(THE INPUT):
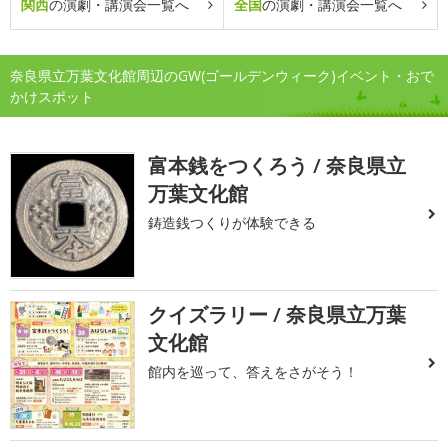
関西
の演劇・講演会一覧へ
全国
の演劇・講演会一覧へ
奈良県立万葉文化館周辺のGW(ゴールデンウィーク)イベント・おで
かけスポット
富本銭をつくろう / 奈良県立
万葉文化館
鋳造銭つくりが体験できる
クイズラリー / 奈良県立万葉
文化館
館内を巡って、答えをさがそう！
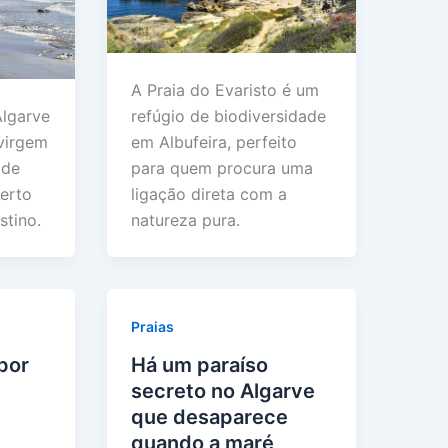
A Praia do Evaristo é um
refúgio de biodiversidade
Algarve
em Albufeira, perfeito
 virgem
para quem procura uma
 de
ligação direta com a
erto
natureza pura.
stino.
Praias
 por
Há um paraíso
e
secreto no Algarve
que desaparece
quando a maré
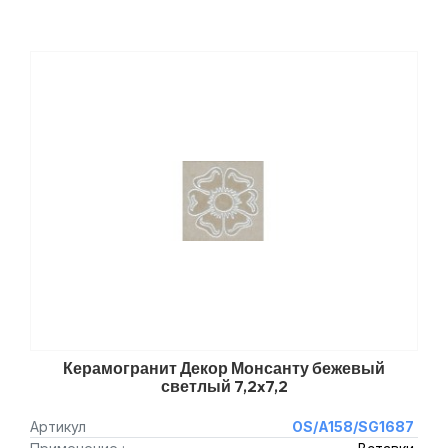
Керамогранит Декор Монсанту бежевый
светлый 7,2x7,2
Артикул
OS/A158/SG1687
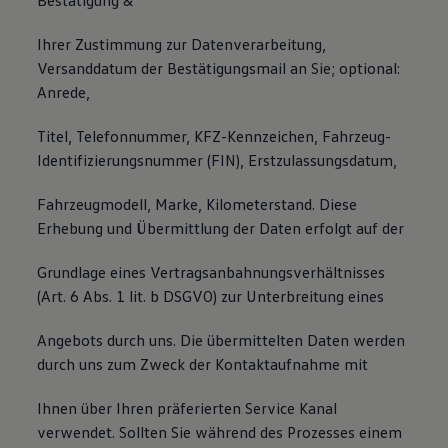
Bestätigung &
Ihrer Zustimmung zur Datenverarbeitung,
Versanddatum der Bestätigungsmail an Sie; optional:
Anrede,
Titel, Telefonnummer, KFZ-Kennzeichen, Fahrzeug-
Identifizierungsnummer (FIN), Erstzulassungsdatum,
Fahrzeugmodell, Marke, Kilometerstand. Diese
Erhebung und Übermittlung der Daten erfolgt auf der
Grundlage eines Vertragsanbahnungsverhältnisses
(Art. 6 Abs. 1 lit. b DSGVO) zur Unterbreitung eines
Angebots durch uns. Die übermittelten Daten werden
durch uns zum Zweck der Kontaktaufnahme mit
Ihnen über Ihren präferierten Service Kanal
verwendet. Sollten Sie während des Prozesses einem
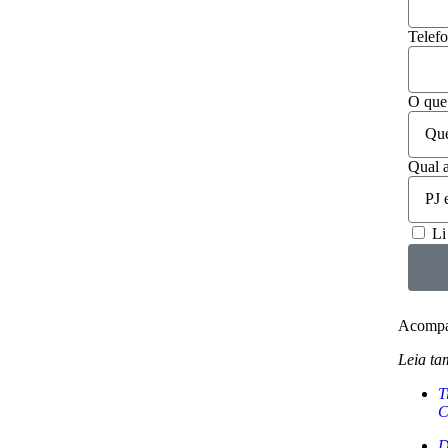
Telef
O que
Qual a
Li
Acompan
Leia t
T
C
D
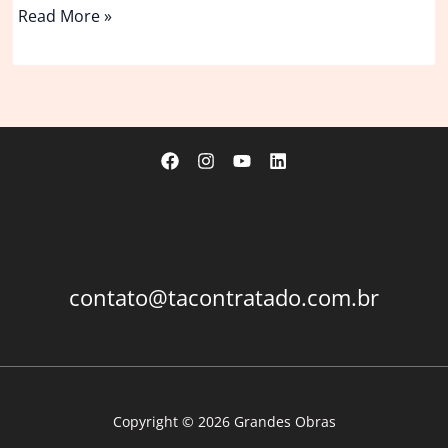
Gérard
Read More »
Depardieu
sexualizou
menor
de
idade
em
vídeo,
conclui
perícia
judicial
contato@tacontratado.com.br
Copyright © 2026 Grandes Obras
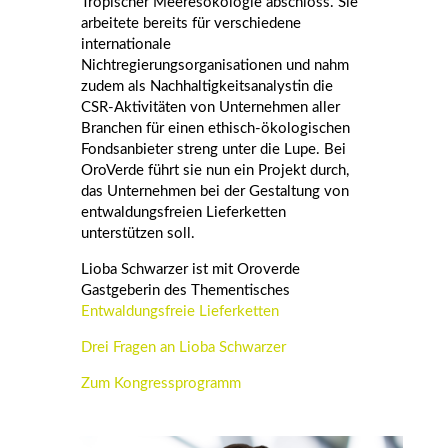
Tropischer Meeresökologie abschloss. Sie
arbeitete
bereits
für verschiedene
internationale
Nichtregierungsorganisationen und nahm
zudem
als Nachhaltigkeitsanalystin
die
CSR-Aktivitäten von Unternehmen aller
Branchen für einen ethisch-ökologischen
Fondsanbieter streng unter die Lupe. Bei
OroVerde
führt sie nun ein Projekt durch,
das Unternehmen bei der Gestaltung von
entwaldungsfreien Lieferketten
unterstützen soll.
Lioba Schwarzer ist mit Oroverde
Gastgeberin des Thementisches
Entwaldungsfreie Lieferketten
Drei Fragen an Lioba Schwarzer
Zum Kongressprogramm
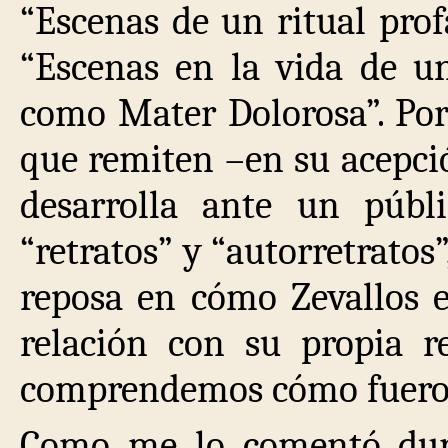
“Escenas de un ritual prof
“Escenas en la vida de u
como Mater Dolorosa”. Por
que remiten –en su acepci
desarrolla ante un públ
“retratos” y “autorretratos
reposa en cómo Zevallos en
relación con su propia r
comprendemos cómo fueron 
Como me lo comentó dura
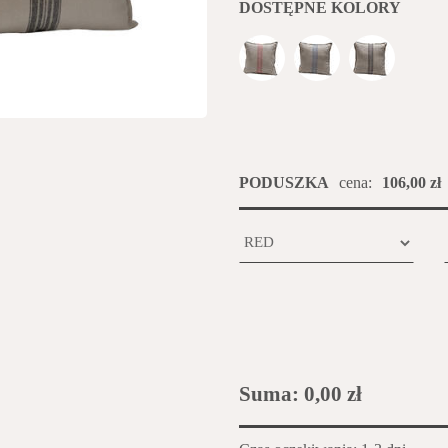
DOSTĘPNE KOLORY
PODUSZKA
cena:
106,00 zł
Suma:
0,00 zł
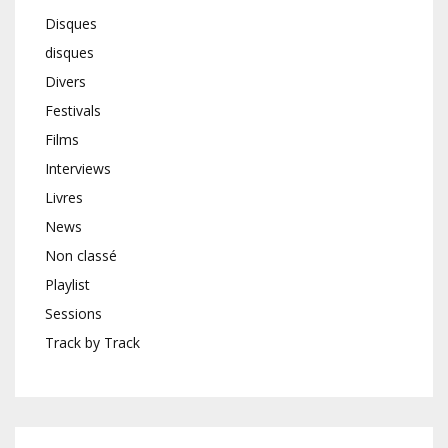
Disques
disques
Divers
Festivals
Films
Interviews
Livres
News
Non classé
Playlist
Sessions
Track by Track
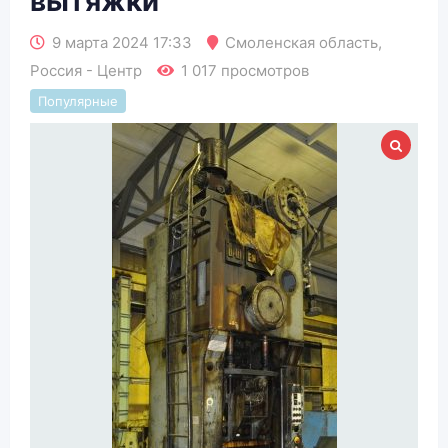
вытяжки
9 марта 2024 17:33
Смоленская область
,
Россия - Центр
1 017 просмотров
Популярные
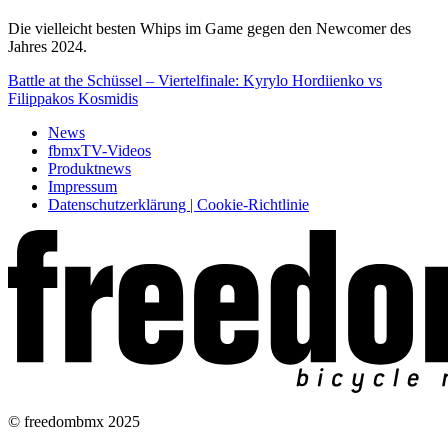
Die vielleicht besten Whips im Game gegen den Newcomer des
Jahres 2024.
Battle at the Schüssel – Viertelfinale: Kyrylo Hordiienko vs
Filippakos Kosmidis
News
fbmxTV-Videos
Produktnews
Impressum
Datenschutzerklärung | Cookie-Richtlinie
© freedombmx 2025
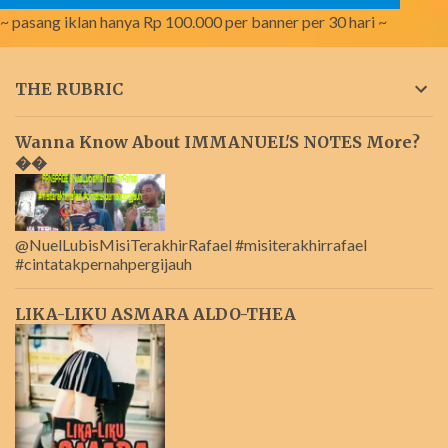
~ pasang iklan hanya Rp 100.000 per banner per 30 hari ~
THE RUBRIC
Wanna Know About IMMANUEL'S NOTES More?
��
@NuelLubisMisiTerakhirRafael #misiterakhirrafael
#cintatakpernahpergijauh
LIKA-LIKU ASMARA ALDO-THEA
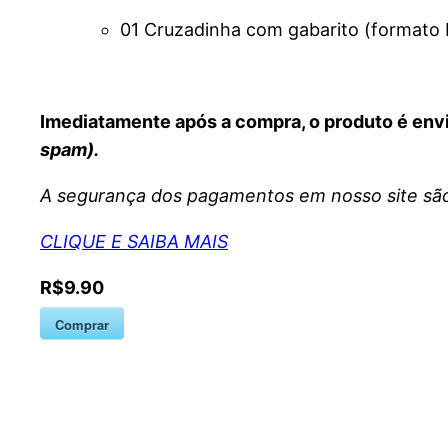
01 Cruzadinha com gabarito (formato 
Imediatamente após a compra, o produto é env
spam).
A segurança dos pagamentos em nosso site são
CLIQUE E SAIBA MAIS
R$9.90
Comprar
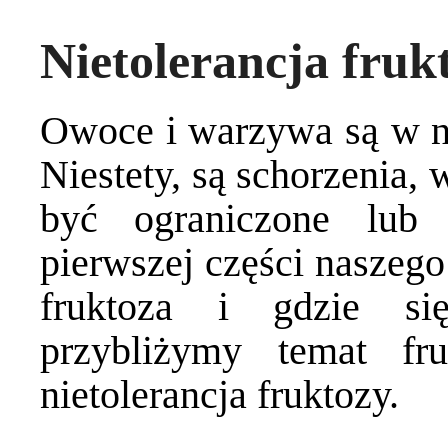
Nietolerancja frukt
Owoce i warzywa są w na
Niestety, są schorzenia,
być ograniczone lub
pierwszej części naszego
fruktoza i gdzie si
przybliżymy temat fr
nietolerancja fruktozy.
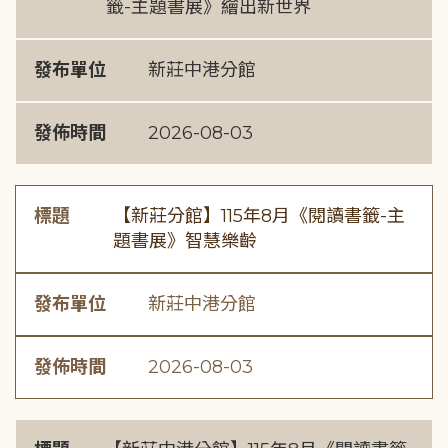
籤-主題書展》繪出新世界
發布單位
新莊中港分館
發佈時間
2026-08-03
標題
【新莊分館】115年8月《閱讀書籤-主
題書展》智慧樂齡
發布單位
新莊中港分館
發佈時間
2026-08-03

(WHAT YOU HAVE TO DO): Rename "Lioba Schwarzer" to "L. Schwarzer" throughout the text of all the items above, and write that text out again with nothing else changed. Leave the pictures out of your answer.

(COMPLETED TASK):
関西
の演劇・講演会一覧へ
全国
の演劇・講演会一覧へ
奈良県立万葉文化館周辺のGW(ゴールデンウィーク)イベント・おで
かけスポット
富本銭をつくろう / 奈良県立
万葉文化館
鋳造銭つくりが体験できる
クイズラリー / 奈良県立万葉
文化館
館内を巡って、答えをさがそう！
A Praia do Evaristo é um
refúgio de biodiversidade
Algarve
em Albufeira, perfeito
 virgem
para quem procura uma
 de
ligação direta com a
erto
natureza pura.
stino.
Praias
 por
Há um paraíso
e
secreto no Algarve
que desaparece
quando a maré
Керамогранит Декор Монсанту бежевый
светлый 7,2x7,2
Артикул
OS/A158/SG1687
Bestätigung &
Ihrer Zustimmung zur Datenverarbeitung,
Versanddatum der Bestätigungsmail an Sie; optional:
Anrede,
Titel, Telefonnummer, KFZ-Kennzeichen, Fahrzeug-
Identifizierungsnummer (FIN), Erstzulassungsdatum,
Fahrzeugmodell, Marke, Kilometerstand. Diese
Erhebung und Übermittlung der Daten erfolgt auf der
Grundlage eines Vertragsanbahnungsverhältnisses
(Art. 6 Abs. 1 lit. b DSGVO) zur Unterbreitung eines
Angebots durch uns. Die übermittelten Daten werden
durch uns zum Zweck der Kontaktaufnahme mit
Ihnen über Ihren präferierten Service Kanal
verwendet. Sollten Sie während des Prozesses einem
Telef
O que
Qual a
Li
Acompan
Leia t
T
C
D
Gérard
Read More »
Depardieu
sexualizou
menor
de
idade
em
vídeo,
conclui
perícia
judicial
contato@tacontratado.com.br
Copyright © 2026 Grandes Obras
Tropischer Meeresökologie abschloss. Sie
arbeitete
bereits
für verschiedene
internationale
Nichtregierungsorganisationen und nahm
zudem
als Nachhaltigkeitsanalystin
die
CSR-Aktivitäten von Unternehmen aller
Branchen für einen ethisch-ökologischen
Fondsanbieter streng unter die Lupe. Bei
OroVerde
führt sie nun ein Projekt durch,
das Unternehmen bei der Gestaltung von
entwaldungsfreien Lieferketten
unterstützen soll.
L. Schwarzer ist mit Oroverde
Gastgeberin des Thementisches
Entwaldungsfreie Lieferketten
Drei Fragen an L. Schwarzer
Zum Kongressprogramm
“Escenas de un ritual prof
“Escenas en la vida de u
como Mater Dolorosa”. Por
que remiten –en su acepci
desarrolla ante un públ
“retratos” y “autorretratos
reposa en cómo Zevallos en
relación con su propia r
comprendemos cómo fueron 
Como me lo comentó dura
DOSTĘPNE KOLORY
PODUSZKA
cena:
106,00 zł
Suma:
0,00 zł
Disques
disques
Divers
Festivals
Films
Interviews
Livres
News
Non classé
Playlist
Sessions
Track by Track
вытяжки
9 марта 2024 17:33
Смоленская область
,
Россия - Центр
1 017 просмотров
Популярные
Die vielleicht besten Whips im Game gegen den Newcomer des
Jahres 2024.
Battle at the Schüssel – Viertelfinale: Kyrylo Hordiienko vs
Filippakos Kosmidis
News
fbmxTV-Videos
Produktnews
Impressum
Datenschutzerklärung | Cookie-Richtlinie
© freedombmx 2025
~ pasang iklan hanya Rp 100.000 per banner per 30 hari ~
THE RUBRIC
Wanna Know About IMMANUEL'S NOTES More?
��
@NuelLubisMisiTerakhirRafael #misiterakhirrafael
#cintatakpernahpergijauh
LIKA-LIKU ASMARA ALDO-THEA
01 Cruzadinha com gabarito (formato 
Imediatamente após a compra, o produto é env
spam).
A segurança dos pagamentos em nosso site são
CLIQUE E SAIBA MAIS
R$9.90
Comprar
Nietolerancja frukt
Owoce i warzywa są w na
Niestety, są schorzenia,
być ograniczone lub
pierwszej części naszego
fruktoza i gdzie si
przybliżymy temat fr
nietolerancja fruktozy.
籤-主題書展》繪出新世界
發布單位
新莊中港分館
發佈時間
2026-08-03
標題
【新莊分館】115年8月《閱讀書籤-主
題書展》智慧樂齡
發布單位
新莊中港分館
發佈時間
2026-08-03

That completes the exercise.